EXERCISE INSTRUCTIONS =
Search the material for the string "hand", then show every line where it turns up.

INFORMATION SUPPLIED =
■ ■ ■ ■ ■
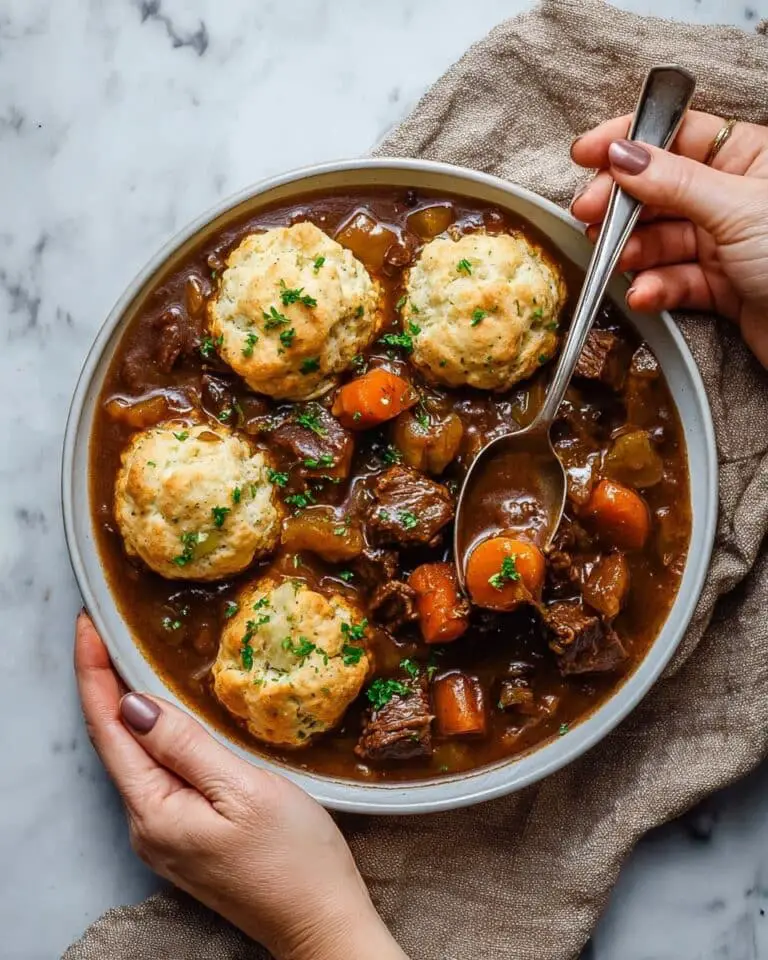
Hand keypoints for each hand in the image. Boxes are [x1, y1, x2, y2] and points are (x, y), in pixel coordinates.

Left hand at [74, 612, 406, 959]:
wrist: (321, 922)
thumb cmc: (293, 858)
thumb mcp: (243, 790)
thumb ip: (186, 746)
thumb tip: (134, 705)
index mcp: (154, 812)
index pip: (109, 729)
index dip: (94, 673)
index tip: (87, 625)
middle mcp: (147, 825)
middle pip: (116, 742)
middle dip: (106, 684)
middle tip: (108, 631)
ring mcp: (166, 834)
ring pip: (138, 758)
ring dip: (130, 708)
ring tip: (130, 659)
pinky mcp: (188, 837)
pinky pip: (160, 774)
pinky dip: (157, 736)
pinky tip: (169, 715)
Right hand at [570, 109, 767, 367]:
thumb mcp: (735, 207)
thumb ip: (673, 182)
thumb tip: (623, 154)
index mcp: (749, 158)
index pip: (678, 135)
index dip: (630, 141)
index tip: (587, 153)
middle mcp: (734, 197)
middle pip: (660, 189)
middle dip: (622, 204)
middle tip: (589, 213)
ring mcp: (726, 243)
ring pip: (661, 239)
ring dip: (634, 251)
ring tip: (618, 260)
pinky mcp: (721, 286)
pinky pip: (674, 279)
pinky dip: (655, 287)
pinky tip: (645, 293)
■ ■ ■ ■ ■
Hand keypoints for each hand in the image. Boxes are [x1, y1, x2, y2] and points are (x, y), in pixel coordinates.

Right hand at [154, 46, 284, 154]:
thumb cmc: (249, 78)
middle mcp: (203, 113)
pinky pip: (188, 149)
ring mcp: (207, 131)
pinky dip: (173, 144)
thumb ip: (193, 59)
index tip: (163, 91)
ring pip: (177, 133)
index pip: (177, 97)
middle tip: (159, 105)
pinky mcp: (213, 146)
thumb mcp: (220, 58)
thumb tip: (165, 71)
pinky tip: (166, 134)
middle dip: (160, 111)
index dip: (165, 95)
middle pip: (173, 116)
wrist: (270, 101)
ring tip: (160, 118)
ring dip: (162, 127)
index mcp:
■ ■ ■ ■ ■
ANSWER SPACE =
Hand keypoints for each hand in the image. Boxes are [x1, y1, x2, y2] and points are (x, y), in pixel coordinates.
Left hand at [74, 612, 406, 959]:
Right hand at [570, 109, 767, 367]:
Hand keypoints for each hand in the image. Boxes are [x1, y1, x2, y2] and points are (x, y), in pixel coordinates.
Right hand at [154, 46, 284, 154]:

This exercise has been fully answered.